The colonization of space is getting closer thanks to constant advances in research - but is humanity really destined to move from planet to planet like an interstellar locust?
Even the journey to our neighboring planet Mars is high-risk. "The worst day on Earth is a million times better than the best day on Mars," says star astronomer Lucianne Walkowicz. Suitable planets for humans exist, if at all, only outside our solar system, she said. One of them, Proxima Centauri b, is "only" 4.2 light-years away from us - relatively a stone's throw in the scale of the galaxy, but today's rockets would need at least 5,000 years to get there.

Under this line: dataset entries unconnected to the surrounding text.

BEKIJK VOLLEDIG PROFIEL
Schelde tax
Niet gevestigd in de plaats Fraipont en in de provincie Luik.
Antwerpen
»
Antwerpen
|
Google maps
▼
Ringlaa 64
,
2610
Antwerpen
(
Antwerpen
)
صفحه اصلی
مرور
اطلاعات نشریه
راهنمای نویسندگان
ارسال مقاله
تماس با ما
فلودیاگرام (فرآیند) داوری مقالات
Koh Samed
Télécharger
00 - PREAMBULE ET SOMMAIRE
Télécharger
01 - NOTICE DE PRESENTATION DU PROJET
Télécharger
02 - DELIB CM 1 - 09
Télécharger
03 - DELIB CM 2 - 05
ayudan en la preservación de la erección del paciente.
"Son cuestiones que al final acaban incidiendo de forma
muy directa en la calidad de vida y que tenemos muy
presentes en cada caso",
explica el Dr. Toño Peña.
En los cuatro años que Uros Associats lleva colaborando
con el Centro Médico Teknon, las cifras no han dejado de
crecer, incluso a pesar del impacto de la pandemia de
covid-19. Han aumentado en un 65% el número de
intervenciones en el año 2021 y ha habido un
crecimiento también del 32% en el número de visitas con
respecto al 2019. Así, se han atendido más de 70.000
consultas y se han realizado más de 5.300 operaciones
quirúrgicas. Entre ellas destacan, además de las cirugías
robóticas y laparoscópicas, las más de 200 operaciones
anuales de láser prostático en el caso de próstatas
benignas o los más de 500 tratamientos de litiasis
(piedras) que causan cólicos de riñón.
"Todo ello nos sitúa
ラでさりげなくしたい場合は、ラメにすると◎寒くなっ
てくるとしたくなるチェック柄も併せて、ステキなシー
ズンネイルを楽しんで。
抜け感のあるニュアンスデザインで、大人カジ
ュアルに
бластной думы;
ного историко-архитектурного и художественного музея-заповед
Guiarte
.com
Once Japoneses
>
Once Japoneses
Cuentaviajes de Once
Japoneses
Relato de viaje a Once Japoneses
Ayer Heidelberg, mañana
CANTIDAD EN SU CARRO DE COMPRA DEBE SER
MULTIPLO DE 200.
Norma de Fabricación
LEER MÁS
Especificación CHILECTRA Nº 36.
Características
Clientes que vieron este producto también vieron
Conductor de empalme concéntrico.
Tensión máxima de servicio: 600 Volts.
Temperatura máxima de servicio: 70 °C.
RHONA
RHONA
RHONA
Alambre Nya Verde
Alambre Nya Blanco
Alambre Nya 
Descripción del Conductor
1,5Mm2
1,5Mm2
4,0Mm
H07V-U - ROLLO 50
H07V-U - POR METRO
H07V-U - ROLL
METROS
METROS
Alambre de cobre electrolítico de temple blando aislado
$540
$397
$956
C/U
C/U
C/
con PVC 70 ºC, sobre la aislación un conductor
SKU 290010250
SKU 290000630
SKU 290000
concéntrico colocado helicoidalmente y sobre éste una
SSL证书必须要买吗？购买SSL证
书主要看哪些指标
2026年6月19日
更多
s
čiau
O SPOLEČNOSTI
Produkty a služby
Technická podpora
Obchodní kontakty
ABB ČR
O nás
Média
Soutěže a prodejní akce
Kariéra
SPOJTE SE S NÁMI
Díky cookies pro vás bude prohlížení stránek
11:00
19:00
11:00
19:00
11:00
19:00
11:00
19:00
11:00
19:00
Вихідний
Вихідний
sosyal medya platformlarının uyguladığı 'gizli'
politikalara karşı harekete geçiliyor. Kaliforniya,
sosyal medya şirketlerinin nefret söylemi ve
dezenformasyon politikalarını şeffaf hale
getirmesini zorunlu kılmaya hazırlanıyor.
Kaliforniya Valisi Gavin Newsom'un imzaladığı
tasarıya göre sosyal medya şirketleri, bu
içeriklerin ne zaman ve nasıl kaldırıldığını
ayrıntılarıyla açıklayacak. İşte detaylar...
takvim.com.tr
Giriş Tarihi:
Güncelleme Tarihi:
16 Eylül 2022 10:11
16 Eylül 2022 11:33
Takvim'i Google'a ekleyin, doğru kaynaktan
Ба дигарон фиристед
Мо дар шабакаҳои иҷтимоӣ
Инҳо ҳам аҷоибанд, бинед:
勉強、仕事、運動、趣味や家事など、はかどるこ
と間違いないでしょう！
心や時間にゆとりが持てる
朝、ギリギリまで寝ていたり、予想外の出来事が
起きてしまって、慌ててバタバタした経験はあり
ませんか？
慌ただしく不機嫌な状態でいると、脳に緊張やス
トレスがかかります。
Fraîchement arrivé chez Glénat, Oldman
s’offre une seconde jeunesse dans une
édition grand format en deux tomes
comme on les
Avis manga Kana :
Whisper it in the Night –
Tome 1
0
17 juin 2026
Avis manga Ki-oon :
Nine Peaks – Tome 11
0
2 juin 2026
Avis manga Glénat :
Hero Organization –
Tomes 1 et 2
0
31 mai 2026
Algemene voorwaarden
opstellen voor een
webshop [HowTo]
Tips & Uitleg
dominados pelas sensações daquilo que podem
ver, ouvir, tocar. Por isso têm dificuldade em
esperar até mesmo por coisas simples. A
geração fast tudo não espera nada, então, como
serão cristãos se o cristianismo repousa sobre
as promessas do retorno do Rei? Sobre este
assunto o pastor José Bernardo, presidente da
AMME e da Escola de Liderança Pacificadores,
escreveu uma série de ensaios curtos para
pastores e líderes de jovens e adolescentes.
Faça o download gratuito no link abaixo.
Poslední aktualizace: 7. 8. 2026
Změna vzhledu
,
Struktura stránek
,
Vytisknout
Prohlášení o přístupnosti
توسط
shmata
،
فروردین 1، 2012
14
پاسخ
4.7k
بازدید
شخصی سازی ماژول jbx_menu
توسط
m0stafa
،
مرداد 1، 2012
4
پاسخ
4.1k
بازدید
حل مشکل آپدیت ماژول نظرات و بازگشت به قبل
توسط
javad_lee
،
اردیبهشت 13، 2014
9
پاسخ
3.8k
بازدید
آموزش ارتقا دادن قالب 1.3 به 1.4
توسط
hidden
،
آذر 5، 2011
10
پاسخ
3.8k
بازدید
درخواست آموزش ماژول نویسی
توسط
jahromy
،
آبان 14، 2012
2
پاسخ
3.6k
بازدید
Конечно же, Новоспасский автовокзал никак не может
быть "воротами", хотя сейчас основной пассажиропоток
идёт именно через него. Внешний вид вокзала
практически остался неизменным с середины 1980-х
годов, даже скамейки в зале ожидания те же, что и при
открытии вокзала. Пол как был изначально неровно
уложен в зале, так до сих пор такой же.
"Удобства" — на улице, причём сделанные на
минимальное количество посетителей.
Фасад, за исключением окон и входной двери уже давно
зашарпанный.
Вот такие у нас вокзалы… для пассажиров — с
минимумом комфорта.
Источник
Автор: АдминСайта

In fact, there are already scientists working on sending spacecraft to exoplanets in the future. Space sexologist Simon Dubé is racking his brains on how to avoid inbreeding during the generation-long flights. At the same time, NASA geneticist Christopher Mason is working on methods to implant humans with the genomes of radiation-resistant organisms. But to what extent can science and new technologies really realize our dream of space colonization?
However, the entertaining and whimsical journey that director Rudolph Herzog undertakes with his father Werner Herzog as narrator in this film may dim science fiction fans' hopes for an interstellar future.